PROMPT: Beginning at the line that contains "vfov_deg: 40.7", write out each remaining line of the entries below exactly as it stands.

AVAILABLE DATA:
%%

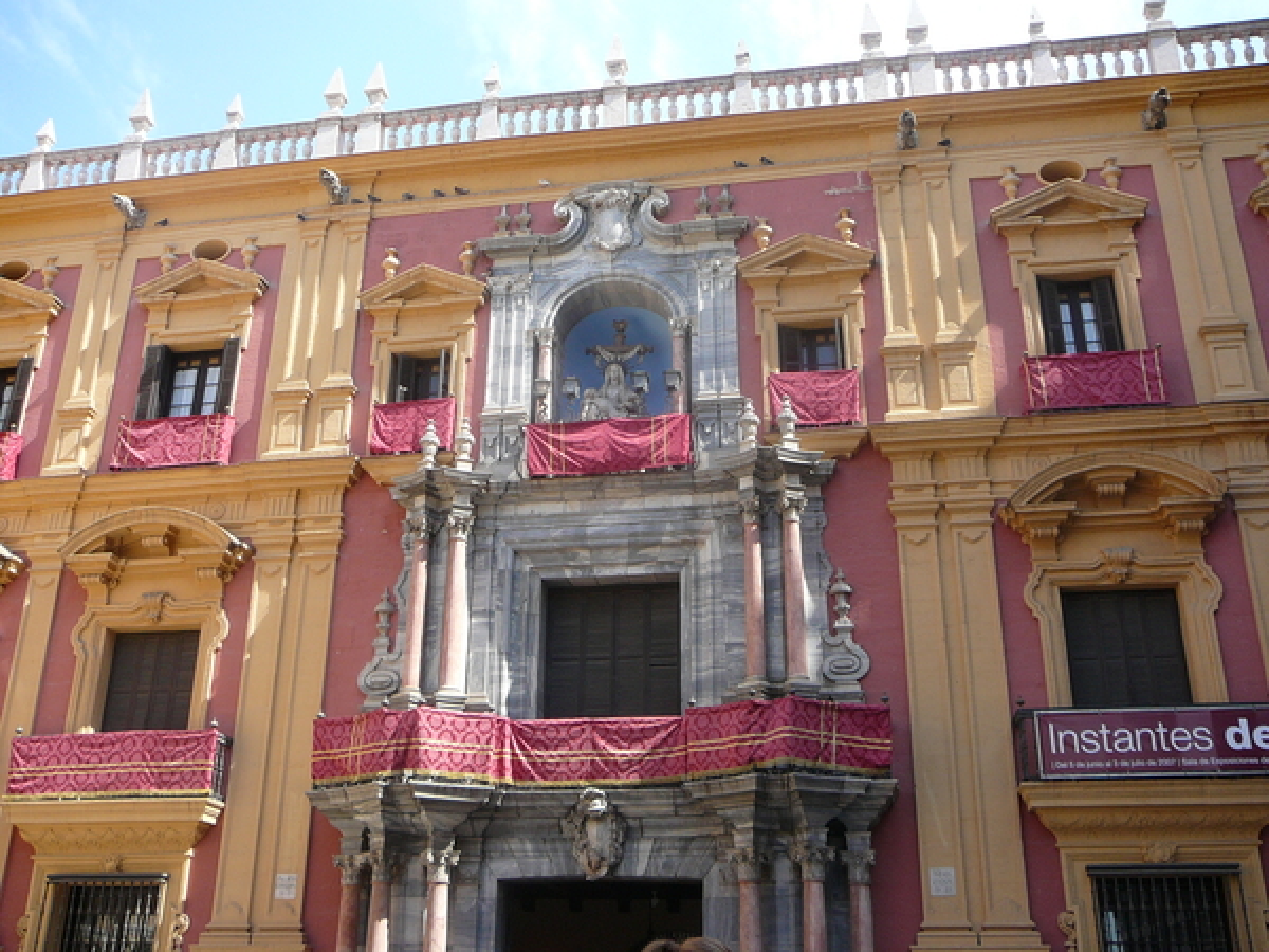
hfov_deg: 52.6
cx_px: 634
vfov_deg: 40.7
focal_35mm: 35
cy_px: 476
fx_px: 1283
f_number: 2.8
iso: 80
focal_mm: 5.2
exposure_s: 1/500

%%

ANSWER SPACE:
vfov_deg: 40.7
focal_35mm: 35
cy_px: 476
fx_px: 1283
f_number: 2.8
iso: 80
focal_mm: 5.2
exposure_s: 1/500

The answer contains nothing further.